While California voters went to the polls last November to soundly reject legal sports betting, a free-to-play social sportsbook, Fliff, was gaining traction in the state.
However, the sweepstakes-based platform is facing a class action lawsuit alleging that the company is actually “operating an illegal online sportsbook” in the Golden State.
A ruling on the motion is expected to be made by Judge Sunshine Suzanne Sykes on Sept. 1.
An adverse ruling on the case for Fliff could have a detrimental impact on potential California sports betting apps, as well as sweepstakes-model casinos.
Potential impact of Judge’s ruling
Earlier this month, Fliff lawyers filed a motion asking the lawsuit to be dismissed and compel the matter to arbitration on an individual basis.
Now, Judge Sykes is tasked with making a vital ruling on whether or not the arbitration agreement with class action waiver can be enforced.
If Sykes denies the motion to compel arbitration, the case could then move to a jury trial, which could extend the process by several months.
On the other hand, if she chooses to enforce the class action waiver and orders the matter to arbitration, the case would then proceed on an individual basis. In that case, damages to Fliff would be limited and it is unlikely the case moves any further.
Fliff social sportsbook, which operates in over 40 states, claims it has “unpacked sports betting into play-for-fun social gaming.”
However, the plaintiff in the lawsuit, Bishoy Neshim, declares that he lost over $7,000 using the app and wants over $5 million in damages for himself and others.
According to the plaintiff’s charge, Fliff does not meet the state’s definition of “sweepstakes” because the prizes it distributes are not dispensed by lot or chance. Rather, the company uses the sweepstakes model to entice customers with free Fliff Coins. Players are then lured into depositing US dollars before converting them into Fliff Cash.

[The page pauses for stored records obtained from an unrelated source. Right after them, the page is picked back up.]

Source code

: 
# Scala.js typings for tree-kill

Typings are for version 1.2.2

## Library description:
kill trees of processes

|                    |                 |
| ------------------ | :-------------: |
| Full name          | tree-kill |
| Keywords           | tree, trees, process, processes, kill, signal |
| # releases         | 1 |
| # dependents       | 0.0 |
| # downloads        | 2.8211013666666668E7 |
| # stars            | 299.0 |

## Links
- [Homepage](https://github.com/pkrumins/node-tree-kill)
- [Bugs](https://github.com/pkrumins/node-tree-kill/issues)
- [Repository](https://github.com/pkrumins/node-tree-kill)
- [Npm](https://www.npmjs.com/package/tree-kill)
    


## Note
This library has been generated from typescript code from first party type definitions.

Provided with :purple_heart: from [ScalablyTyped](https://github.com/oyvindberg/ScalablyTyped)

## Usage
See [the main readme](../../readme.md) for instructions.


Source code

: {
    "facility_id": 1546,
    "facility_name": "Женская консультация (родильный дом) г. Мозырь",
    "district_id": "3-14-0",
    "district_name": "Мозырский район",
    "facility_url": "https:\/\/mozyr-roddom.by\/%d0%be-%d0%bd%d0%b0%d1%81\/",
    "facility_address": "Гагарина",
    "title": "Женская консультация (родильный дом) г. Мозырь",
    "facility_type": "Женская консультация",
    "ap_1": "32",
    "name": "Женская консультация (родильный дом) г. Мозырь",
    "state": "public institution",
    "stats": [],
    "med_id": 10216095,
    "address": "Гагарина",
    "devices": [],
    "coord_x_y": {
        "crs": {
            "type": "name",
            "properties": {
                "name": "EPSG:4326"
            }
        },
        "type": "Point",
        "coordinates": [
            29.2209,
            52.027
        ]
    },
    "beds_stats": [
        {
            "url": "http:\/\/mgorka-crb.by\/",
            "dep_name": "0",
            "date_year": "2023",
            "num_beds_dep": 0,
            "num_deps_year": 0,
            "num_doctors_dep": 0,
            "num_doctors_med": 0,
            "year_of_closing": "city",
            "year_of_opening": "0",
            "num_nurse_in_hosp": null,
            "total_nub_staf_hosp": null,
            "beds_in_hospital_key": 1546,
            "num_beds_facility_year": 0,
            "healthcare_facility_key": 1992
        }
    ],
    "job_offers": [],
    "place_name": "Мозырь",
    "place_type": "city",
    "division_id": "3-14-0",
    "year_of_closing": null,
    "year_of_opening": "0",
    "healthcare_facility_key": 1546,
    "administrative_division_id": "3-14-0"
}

Fliff has argued that Nessim agreed to the platform’s terms and conditions, thus agreeing that any legal challenges from the user needs to be handled through arbitration, not in the courts.
Months in the making
Neshim filed an 18-page legal complaint on June 6 in the US District Court for the California Central District with two law firms working on behalf of him and the rest of the class.
The US Central District of California Court in Riverside has hearing on the motion to compel arbitration scheduled for Sept. 29.
In addition to California, about a dozen other states prohibit users from obtaining Fliff Cash through real-money purchases.